I’ll add that we’ve seen a clear uptick in the amount of foreign capital entering the U.S. for operating business reasons and the preferred structure for foreign investors has been the corporate structure. The lower corporate tax rate has made this structure even more attractive to foreign capital.

What changes and/or trends are you seeing in the labor market?

Box: We continue to hear from our clients that there is a skills gap between what employers need and their skill levels. The economic development partners are working with the WIBS and employers through the new ENGAGE! program to learn what the employers need so that we can refer them to the proper resource for assistance.

Mesko: We continue to see the need for entry level positions being diminished because of technological advances and better qualified labor forces offshore. Our firm continues to invest in entry level professionals but the industry as a whole is changing business models to accept new realities and changes in customer expectations.

Howell: Seeking talent such as professional level and skilled trade level employees is a big challenge for everyone.

In what ways is the drug epidemic effecting the labor market? And have you seen any improvement since last year in the number of candidates who pass/fail pre-employment drug testing?

Mesko: Speaking on behalf of many of our manufacturing, construction, and distribution clients, nearly all convey to us that they cannot find enough qualified people to fill available jobs. Many cite reasons such as passing initial drug tests and the general lack of the workforce having proper training.

Howell: This question is out of my area of expertise. However, most of the health insurance carriers are monitoring, restricting and regulating the dispensing of opioids.

As you look forward to the next couple of years, what kinds of changes do you anticipate making to your business plan?

Box: NEPA Alliance continues to work with our federal and state legislative delegation to ensure that key economic development programs that support our local business development efforts continue. Federal and state economic development programs help create and retain jobs in our region. Metrics prove that cuts to those programs hurt business development.

Mesko: We expect our business plan to change significantly for many of the reasons mentioned in my earlier responses. The types of services provided by financial professionals are changing significantly with new technology and new markets.

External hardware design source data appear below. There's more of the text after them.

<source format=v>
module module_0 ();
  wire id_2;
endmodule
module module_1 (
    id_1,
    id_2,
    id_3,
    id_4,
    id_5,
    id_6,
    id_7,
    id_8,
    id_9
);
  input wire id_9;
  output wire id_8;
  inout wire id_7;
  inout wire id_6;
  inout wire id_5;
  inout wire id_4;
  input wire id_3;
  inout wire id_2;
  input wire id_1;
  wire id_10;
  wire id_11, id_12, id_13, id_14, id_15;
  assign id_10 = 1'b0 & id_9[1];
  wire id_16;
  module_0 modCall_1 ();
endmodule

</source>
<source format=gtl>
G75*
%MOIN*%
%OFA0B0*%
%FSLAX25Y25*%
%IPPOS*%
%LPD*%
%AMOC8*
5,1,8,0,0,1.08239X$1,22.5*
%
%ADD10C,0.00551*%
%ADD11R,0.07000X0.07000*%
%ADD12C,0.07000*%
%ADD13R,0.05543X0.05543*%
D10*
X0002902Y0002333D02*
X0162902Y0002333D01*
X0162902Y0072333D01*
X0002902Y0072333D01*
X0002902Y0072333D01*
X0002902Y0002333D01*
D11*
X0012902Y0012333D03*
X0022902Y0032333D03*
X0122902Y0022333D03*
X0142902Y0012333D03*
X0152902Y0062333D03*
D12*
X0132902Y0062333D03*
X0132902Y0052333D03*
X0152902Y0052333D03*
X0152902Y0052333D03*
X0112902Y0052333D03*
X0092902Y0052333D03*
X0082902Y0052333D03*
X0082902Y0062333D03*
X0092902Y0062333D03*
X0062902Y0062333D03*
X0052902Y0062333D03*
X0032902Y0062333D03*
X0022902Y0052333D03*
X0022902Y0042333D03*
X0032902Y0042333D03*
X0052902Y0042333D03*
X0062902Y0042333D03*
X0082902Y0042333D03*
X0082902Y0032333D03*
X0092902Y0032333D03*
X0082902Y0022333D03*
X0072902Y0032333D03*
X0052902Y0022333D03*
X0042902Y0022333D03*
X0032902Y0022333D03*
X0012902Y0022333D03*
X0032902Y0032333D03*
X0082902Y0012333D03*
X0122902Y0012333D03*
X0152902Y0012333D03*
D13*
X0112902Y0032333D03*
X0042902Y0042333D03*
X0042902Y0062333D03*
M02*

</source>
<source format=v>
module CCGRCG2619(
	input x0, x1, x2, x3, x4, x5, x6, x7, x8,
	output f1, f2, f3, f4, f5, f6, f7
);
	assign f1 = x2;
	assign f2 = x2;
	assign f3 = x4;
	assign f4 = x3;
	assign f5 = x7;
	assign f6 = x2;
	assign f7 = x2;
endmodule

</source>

Many of the traditional accounting services are being minimized by artificial intelligences and firms will need to create new lines of business. There continues to be a significant need for advisory services that require complex analytical skills, project management skills, and cognitive diversity with respect to problem solving. We expect that CPA firms will continue the trend of hiring professionals with different disciplines to bring cognitive diversity to their teams, which will continue to add significant value in resolving client challenges.

Howell: Continue to leverage technology in our own practice and selling it to carriers and other agencies.

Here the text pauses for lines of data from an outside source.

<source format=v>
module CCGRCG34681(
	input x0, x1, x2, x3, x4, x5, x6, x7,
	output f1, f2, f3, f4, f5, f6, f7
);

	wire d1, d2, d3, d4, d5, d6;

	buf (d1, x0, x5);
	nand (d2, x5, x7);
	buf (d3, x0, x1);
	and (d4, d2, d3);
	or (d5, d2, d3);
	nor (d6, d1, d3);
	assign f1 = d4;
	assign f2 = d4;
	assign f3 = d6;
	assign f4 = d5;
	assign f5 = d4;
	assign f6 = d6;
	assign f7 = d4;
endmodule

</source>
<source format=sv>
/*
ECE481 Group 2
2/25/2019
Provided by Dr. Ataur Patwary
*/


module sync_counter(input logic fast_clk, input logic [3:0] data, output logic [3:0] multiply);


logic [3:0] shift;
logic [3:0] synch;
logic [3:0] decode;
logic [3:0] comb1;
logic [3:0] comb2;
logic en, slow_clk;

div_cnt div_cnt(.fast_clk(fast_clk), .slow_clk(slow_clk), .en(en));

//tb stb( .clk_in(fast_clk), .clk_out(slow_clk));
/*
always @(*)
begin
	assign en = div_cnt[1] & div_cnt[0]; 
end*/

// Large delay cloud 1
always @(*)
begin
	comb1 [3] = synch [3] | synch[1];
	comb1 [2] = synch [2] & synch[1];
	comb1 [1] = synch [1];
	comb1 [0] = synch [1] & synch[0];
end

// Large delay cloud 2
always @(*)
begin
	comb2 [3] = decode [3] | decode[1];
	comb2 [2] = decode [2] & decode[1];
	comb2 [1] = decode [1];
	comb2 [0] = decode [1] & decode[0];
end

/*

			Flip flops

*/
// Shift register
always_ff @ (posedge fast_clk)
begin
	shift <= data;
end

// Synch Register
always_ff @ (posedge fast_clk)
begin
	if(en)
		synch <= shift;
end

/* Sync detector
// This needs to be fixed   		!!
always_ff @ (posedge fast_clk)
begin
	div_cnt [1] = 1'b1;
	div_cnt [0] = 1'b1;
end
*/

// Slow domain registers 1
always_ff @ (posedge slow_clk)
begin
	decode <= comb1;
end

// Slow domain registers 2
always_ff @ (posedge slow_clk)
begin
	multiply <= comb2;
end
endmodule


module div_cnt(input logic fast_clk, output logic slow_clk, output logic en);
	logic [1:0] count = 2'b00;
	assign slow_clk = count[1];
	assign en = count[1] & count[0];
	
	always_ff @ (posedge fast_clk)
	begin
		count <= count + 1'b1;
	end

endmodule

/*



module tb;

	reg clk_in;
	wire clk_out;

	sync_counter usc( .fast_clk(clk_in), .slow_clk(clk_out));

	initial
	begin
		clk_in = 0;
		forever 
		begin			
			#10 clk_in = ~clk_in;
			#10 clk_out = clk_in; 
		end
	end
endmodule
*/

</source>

Is there anything else you would like to add in follow-up to last year’s round table discussion and/or the Trump administration’s first one year and 100 days?

Box: In my opinion, the President still does not understand the value of federal economic and community development programs, as evidenced by his proposed budget cuts to numerous programs. Hopefully he will come to a better understanding over the next year.

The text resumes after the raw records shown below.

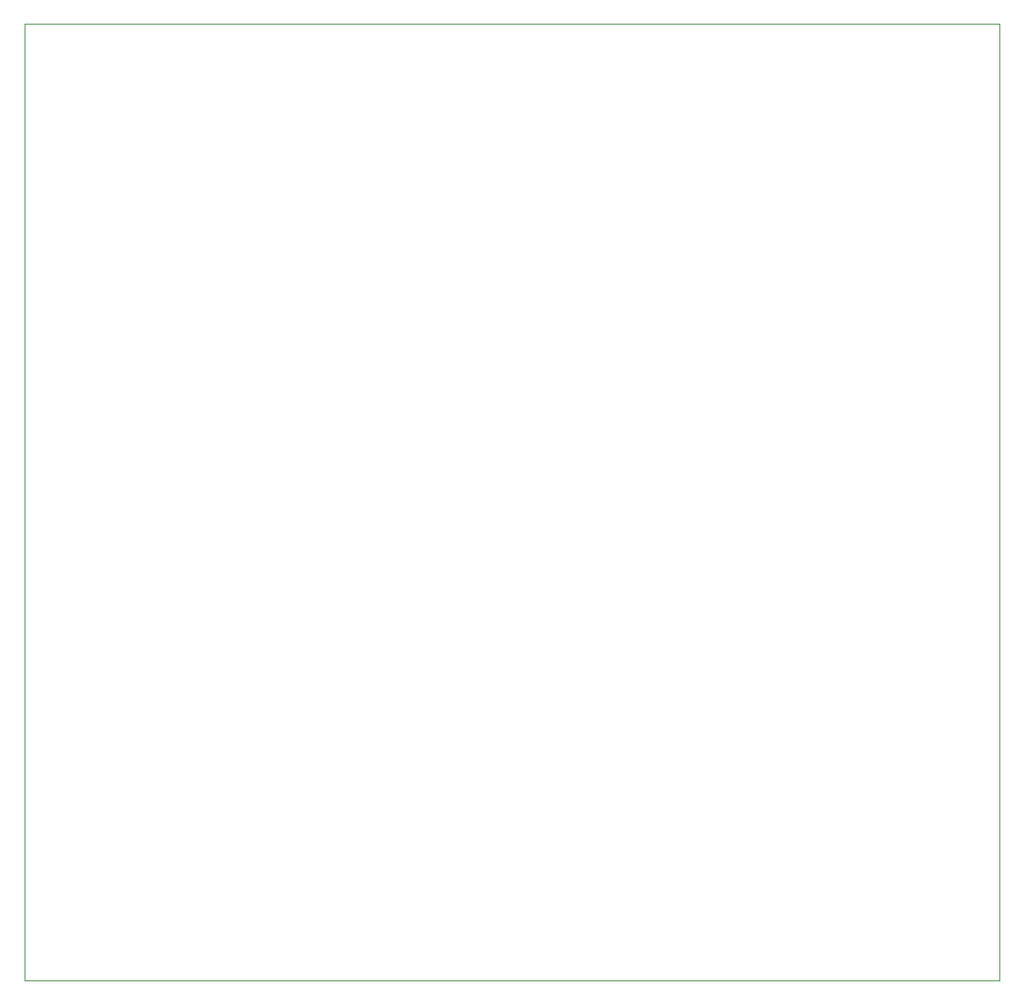
<source format=gbr>
G04 #@! TF.GenerationSoftware,KiCad,Pcbnew,5.1.5+dfsg1-2build2*
G04 #@! TF.CreationDate,2021-12-23T23:12:40-03:00*
G04 #@! TF.ProjectId,board_test,626f6172-645f-4746-9573-742e6b696361,rev?*
G04 #@! TF.SameCoordinates,Original*
G04 #@! TF.FileFunction,Profile,NP*
%FSLAX46Y46*%
G04 Gerber Fmt 4.6, Leading zero omitted, Abs format (unit mm)*
G04 Created by KiCad (PCBNEW 5.1.5+dfsg1-2build2) date 2021-12-23 23:12:40*
%MOMM*%
%LPD*%
G04 APERTURE LIST*
%ADD10C,0.050000*%
G04 APERTURE END LIST*
D10*
X255030000Y-113150000D02*
X254000000Y-113150000D01*
X255030000Y-17520000D02*
X255030000Y-113150000D01*
X254010000Y-17520000D02*
X255030000Y-17520000D01*
X157670000Y-17520000D02*
X158570000Y-17520000D01*
X157670000Y-113150000D02*
X157670000Y-17520000D01*
X158870000Y-113150000D02*
X157670000Y-113150000D01*
X254000000Y-113150000D02*
X158870000Y-113150000D01*
X158570000Y-17520000D02*
X254000000Y-17520000D01*
M02*

</source>
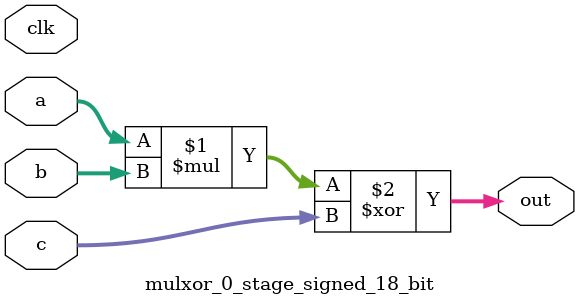
<source format=sv>
(* use_dsp = "yes" *) module mulxor_0_stage_signed_18_bit(
	input signed [17:0] a,
	input signed [17:0] b,
	input signed [17:0] c,
	output [17:0] out,
	input clk);

	assign out = (a * b) ^ c;
endmodule

</source>
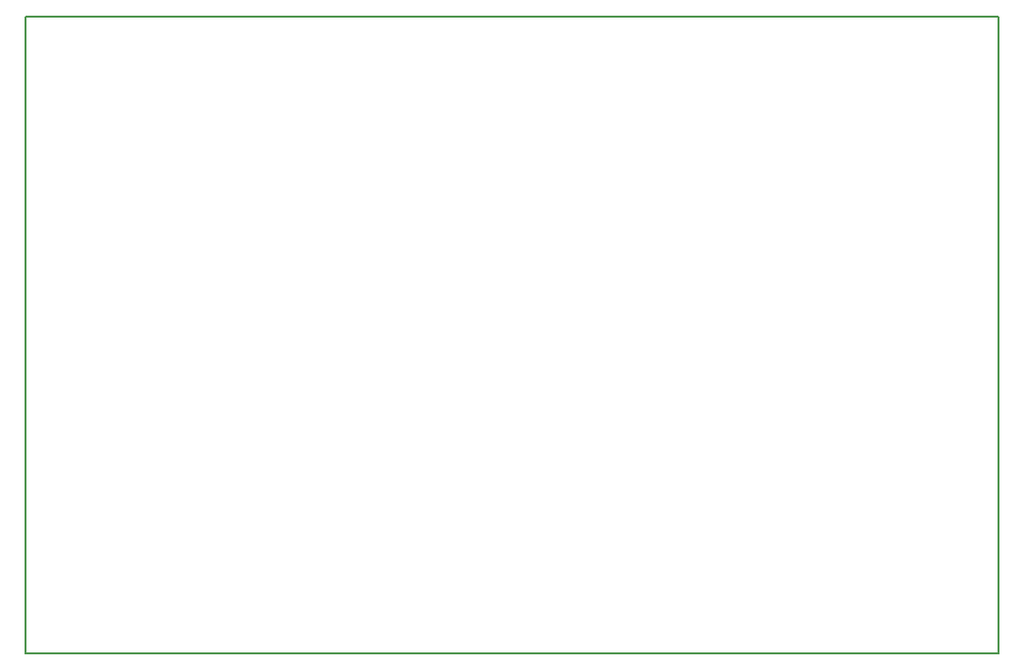
<source format=gm1>
%TF.GenerationSoftware,KiCad,Pcbnew,6.0.9-1.fc35*%
%TF.CreationDate,2023-01-19T10:10:12+00:00*%
%TF.ProjectId,grblPANEL,6772626c-5041-44e4-954c-2e6b69636164,rev?*%
%TF.SameCoordinates,Original*%
%TF.FileFunction,Profile,NP*%
%FSLAX46Y46*%
G04 Gerber Fmt 4.6, Leading zero omitted, Abs format (unit mm)*
G04 Created by KiCad (PCBNEW 6.0.9-1.fc35) date 2023-01-19 10:10:12*
%MOMM*%
%LPD*%
G01*
G04 APERTURE LIST*
%TA.AperFunction,Profile*%
%ADD10C,0.200000*%
%TD*%
G04 APERTURE END LIST*
D10*
X105000000Y-130000000D02*
X189000000Y-130000000D01*
X189000000Y-130000000D02*
X189000000Y-75000000D01*
X189000000Y-75000000D02*
X105000000Y-75000000D01*
X105000000Y-75000000D02*
X105000000Y-130000000D01*
M02*

</source>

Mesko: The new tax law has completely changed the tax code in many respects. It remains difficult to implement new planning strategies given the lack of formal guidance provided by the U.S. Treasury Department. We expect that certainty will remain in the near term, but many business clients will be able to take advantage of the increased incentives within the new law.

Howell: It appears that the new administration is paying greater attention to small business which is encouraging. Generally speaking, a few of the ACA initiatives have been stalled or relaxed for the time being. I’ve noticed some effort to reduce the foreign trade deficit and regulations restricting small business growth.